Based on the information provided by ADPI in GRP 1G0371, as well as other information available to FDA, the agency has no questions at this time regarding ADPI's conclusion that whey protein isolate and dairy product solids are GRAS under the intended conditions of use. The agency has not, however, made its own determination regarding the GRAS status of the subject use of whey protein isolate and dairy product solids. As always, it is the continuing responsibility of ADPI to ensure that food ingredients that the firm markets are safe, and are otherwise in compliance with all applicable legal and regulatory requirements.
FDA consulted with the Labeling and Additives Policy Division (LAPD) of the Food Safety and Inspection Service (FSIS), United States Department of Agriculture, regarding the use of whey protein isolate and dairy product solids in meat or poultry products. Because GRP 1G0371 mentions the use of whey protein isolate as a water binder in meat and sausage, LAPD specifically commented on this use. For your information, binders are regulated under the statutes that FSIS implements based on efficacy of use. FSIS generally has viewed binders and extenders that are used at levels greater than 3.5 percent of the product as recharacterizing products. Based on the information in GRP 1G0371, FSIS has concluded that whey protein isolate and dairy product solids, when used at a level not to exceed 3.5 percent of the product, would be acceptable as binders in various non-standardized meat or poultry products.
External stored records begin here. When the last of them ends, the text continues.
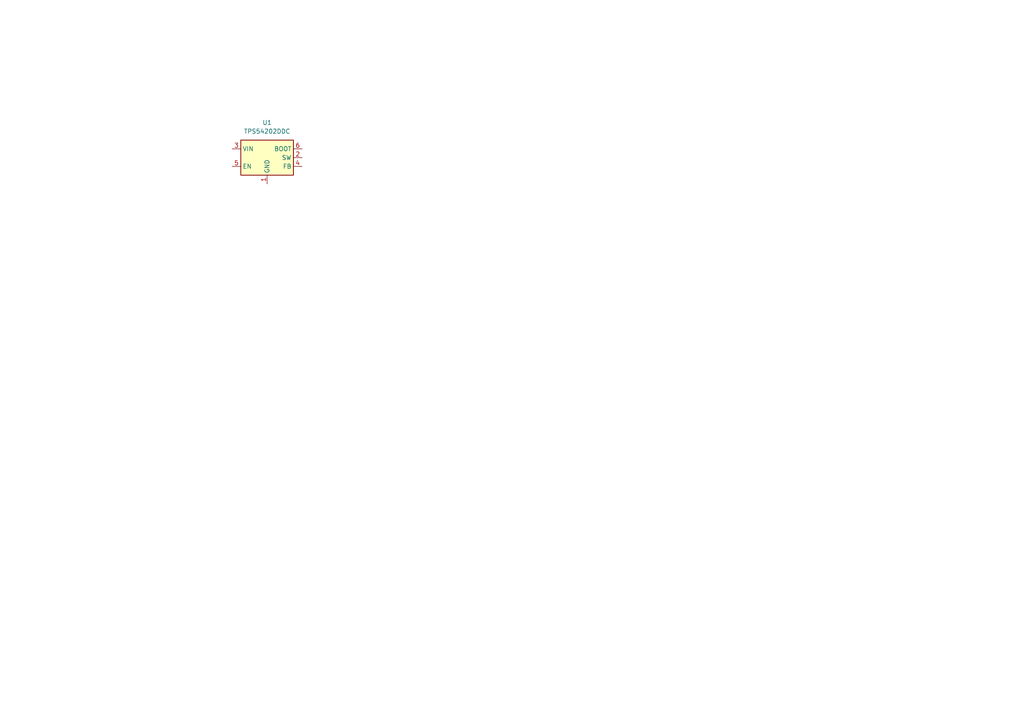
<source format=kicad_sch>
(kicad_sch
	(version 20250114)
	(generator "eeschema")
	(generator_version "9.0")
	(uuid "4f7e9b3e-f15a-47f5-955f-6cb4f95dda8a")
	(paper "A4")
	(title_block
		(title "tps54202_reference")
	)
	
	(symbol
		(lib_id "Regulator_Switching:TPS54202DDC")
		(at 77.47 45.72 0)
		(unit 1)
		(exclude_from_sim no)
		(in_bom yes)
		(on_board yes)
		(dnp no)
		(fields_autoplaced yes)
		(uuid "de533467-f47f-4e02-832a-716642e98d6e")
		(property "Reference" "U1"
			(at 77.47 35.56 0)
			(effects
				(font
					(size 1.27 1.27)
				)
			)
		)
		(property "Value" "TPS54202DDC"
			(at 77.47 38.1 0)
			(effects
				(font
					(size 1.27 1.27)
				)
			)
		)
		(property "Footprint" "Package_TO_SOT_SMD:SOT-23-6"
			(at 78.74 54.61 0)
			(effects
				(font
					(size 1.27 1.27)
				)
				(justify left)
				(hide yes)
			)
		)
		(property "Datasheet" "http://www.ti.com/lit/ds/symlink/tps54202.pdf"
			(at 69.85 36.83 0)
			(effects
				(font
					(size 1.27 1.27)
				)
				(hide yes)
			)
		)
		(property "Description" "2A, 4.5 to 28V Input, EMI Friendly integrated switch synchronous step-down regulator, pulse-skipping, SOT-23-6"
			(at 77.47 45.72 0)
			(effects
				(font
					(size 1.27 1.27)
				)
				(hide yes)
			)
		)
		(pin "3"
			(uuid "4c181bc5-195b-4139-8a40-49a7de94b16e")
		)
		(pin "4"
			(uuid "3427f6fc-5df1-4b72-b1fd-895206c4c6dd")
		)
		(pin "2"
			(uuid "82462ac2-155d-4360-9ef4-98e752a6b3c7")
		)
		(pin "6"
			(uuid "219a57e0-2098-419e-8835-8d1fa1efeb72")
		)
		(pin "1"
			(uuid "f7279f8a-79a6-4967-abc3-c2411cf44a16")
		)
		(pin "5"
			(uuid "2b142e27-0cef-4c77-be0b-dd30506558a4")
		)
		(instances
			(project "tps54202_reference"
				(path "/4f7e9b3e-f15a-47f5-955f-6cb4f95dda8a"
					(reference "U1")
					(unit 1)
				)
			)
		)
	)
	(sheet_instances
		(path "/"
			(page "1")
		)
	)
	(embedded_fonts no)
)

</source>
Currently, however, there are no allowances for the use of whey protein isolate or dairy product solids in standardized meat or poultry products. LAPD requested that we advise you to seek regulatory guidance regarding whether the use of whey protein isolate or dairy product solids requires rulemaking under the statutes that FSIS implements. You should direct your inquiry to Dr. Robert Post, Director, LAPD, Office of Policy, Program Development and Evaluation, Food Safety and Inspection Service, 300 12th Street, SW, Room 602, Washington, DC 20250-3700. The telephone number for LAPD is (202) 205-0279 and the FAX number is (202) 205-3625.
In accordance with the interim policy discussed in the GRAS proposal (62 FR 18938 at 18954), FDA has not committed any resources to review of GRP 1G0371 since January 14, 2000, the date that we received your conversion request. At this time, we request that you formally withdraw GRP 1G0371.
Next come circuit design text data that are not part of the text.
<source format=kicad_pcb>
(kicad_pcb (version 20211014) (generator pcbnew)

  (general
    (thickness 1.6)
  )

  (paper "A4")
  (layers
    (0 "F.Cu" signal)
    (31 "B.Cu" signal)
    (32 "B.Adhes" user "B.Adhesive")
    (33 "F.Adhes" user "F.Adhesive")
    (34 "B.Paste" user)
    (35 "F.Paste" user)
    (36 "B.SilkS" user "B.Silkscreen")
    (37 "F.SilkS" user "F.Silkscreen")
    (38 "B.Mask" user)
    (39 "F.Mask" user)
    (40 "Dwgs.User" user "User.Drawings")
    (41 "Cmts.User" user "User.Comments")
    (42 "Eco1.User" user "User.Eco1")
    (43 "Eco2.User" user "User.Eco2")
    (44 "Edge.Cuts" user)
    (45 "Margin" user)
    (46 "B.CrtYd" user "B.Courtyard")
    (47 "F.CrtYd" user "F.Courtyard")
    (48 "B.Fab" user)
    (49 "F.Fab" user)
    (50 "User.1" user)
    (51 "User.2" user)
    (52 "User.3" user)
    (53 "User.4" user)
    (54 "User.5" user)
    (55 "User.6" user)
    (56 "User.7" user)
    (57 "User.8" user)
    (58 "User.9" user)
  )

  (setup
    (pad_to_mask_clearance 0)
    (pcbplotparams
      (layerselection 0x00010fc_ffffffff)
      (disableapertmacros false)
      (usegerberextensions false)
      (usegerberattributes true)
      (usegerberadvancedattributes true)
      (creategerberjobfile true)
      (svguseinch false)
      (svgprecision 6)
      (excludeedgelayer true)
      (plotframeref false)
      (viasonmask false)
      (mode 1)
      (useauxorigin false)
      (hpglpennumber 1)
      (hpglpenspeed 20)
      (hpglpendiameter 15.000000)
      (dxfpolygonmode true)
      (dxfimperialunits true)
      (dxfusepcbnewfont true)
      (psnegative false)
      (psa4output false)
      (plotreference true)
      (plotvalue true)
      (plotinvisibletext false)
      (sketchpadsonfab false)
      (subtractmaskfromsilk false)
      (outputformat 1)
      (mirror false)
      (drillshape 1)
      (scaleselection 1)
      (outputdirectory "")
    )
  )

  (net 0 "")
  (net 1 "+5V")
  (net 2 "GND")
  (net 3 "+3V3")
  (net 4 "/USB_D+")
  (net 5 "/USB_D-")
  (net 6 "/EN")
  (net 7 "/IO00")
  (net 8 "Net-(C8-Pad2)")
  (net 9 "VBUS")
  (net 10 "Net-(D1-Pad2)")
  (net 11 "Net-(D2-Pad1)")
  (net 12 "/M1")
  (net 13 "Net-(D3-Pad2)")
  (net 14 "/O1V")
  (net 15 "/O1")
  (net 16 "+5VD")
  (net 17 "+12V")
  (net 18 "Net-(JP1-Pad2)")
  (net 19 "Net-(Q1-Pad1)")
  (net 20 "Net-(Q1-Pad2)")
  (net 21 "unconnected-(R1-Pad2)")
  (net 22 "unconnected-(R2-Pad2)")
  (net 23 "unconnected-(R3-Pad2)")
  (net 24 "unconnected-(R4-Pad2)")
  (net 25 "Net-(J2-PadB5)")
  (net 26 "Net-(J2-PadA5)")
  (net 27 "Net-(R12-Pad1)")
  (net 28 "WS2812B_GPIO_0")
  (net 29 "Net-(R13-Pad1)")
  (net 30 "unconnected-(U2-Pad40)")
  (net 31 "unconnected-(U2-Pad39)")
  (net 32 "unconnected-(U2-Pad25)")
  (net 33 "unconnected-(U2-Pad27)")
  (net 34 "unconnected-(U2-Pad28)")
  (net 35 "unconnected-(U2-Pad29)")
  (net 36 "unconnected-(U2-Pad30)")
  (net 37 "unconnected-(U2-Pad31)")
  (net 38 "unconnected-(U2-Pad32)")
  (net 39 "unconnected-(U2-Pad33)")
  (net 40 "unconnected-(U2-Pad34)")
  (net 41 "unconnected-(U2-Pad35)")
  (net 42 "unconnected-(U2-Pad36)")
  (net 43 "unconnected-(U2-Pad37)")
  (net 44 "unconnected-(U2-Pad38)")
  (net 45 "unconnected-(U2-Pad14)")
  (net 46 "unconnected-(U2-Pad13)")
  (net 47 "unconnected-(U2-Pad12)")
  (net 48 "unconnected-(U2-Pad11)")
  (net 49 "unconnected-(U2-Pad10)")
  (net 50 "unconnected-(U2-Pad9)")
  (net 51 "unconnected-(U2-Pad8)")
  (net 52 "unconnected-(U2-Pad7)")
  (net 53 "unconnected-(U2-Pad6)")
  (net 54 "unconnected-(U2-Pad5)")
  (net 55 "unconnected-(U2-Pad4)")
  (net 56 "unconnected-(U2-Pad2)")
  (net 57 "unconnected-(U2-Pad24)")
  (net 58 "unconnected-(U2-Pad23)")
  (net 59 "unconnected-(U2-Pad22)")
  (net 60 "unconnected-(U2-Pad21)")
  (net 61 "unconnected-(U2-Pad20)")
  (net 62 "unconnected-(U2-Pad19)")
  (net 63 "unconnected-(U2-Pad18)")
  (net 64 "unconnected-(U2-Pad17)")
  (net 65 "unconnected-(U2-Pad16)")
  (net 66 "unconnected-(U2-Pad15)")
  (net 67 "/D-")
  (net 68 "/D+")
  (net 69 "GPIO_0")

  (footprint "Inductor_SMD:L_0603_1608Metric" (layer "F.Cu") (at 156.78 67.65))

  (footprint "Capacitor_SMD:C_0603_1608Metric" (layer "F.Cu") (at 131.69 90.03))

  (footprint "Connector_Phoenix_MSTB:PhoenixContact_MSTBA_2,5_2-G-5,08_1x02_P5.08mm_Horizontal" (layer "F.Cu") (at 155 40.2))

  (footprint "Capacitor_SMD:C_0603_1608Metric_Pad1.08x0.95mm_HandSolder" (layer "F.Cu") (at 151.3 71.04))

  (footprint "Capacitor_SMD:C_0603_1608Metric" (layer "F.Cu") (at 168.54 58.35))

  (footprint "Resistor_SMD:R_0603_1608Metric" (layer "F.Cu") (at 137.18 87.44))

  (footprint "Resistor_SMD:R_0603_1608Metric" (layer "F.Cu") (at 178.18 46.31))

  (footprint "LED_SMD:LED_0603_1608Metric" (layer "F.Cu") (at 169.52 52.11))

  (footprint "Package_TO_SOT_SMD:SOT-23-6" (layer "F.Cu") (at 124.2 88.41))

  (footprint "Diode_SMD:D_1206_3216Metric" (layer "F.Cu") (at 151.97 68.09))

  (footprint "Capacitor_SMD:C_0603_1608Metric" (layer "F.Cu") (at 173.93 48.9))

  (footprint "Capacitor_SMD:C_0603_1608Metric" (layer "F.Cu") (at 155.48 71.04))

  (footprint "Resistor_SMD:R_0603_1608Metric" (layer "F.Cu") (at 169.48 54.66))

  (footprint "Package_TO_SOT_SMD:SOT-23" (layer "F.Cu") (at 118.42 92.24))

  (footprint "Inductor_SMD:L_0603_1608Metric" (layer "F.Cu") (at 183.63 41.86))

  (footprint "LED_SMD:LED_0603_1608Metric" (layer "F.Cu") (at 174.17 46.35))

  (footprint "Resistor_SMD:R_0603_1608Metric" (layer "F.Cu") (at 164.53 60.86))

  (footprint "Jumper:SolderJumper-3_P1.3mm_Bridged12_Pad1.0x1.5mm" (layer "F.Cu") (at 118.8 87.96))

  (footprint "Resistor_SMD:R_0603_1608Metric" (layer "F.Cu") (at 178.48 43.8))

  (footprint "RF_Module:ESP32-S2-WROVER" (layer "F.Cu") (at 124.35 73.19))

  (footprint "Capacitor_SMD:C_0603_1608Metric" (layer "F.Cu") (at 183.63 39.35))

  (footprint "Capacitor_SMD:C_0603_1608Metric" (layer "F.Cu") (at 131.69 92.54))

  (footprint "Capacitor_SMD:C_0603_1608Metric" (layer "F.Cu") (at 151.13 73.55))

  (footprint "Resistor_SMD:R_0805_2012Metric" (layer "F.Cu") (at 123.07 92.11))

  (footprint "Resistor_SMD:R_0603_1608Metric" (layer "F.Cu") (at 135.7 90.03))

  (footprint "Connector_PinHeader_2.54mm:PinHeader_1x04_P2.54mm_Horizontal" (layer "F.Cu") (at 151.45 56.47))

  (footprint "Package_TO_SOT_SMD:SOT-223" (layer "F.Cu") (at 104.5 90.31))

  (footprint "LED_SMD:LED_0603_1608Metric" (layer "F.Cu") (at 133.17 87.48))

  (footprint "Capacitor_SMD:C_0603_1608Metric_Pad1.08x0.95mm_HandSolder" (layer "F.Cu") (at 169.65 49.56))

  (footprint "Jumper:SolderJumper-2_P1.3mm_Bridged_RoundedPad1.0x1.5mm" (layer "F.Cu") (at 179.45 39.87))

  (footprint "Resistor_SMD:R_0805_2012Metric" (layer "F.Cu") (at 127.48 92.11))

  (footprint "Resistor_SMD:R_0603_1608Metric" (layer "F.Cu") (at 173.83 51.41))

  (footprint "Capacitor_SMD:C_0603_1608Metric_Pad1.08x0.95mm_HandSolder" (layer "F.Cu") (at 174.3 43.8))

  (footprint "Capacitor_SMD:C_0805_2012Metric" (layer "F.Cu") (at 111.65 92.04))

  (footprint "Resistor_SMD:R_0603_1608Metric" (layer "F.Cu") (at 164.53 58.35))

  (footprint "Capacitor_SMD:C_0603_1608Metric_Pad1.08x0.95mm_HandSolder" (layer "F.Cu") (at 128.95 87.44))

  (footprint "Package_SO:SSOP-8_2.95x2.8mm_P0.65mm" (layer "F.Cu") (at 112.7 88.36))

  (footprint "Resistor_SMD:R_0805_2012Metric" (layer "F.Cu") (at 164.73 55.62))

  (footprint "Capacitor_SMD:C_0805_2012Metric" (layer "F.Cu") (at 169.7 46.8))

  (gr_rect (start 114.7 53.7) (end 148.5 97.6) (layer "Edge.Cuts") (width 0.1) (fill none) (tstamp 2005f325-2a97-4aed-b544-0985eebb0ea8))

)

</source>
In accordance with proposed 21 CFR 170.36(f), a copy of the text of this letter, as well as a copy of the information in your notice that conforms to the information in proposed 21 CFR 170.36(c)(1), is available for public review and copying on the Office of Premarket Approval's homepage on the World Wide Web.
Alan M. Rulis, Ph.D.
Office of Premarket Approval
Center for Food Safety and Applied Nutrition
cc: Dr. Robert Post, Director, LAPD
Office of Policy, Program Development and Evaluation
Food Safety and Inspection Service
300 12th Street, SW, Room 602
Washington, DC 20250-3700
(1)The standard of identity for lactose in 21 CFR 168.122 covers the use of lactose as a sweetener or table sirup. Lactose is also consumed in foods such as infant foods, dairy products, prepared dry mixes, bakery products, special dietary foods, and confections.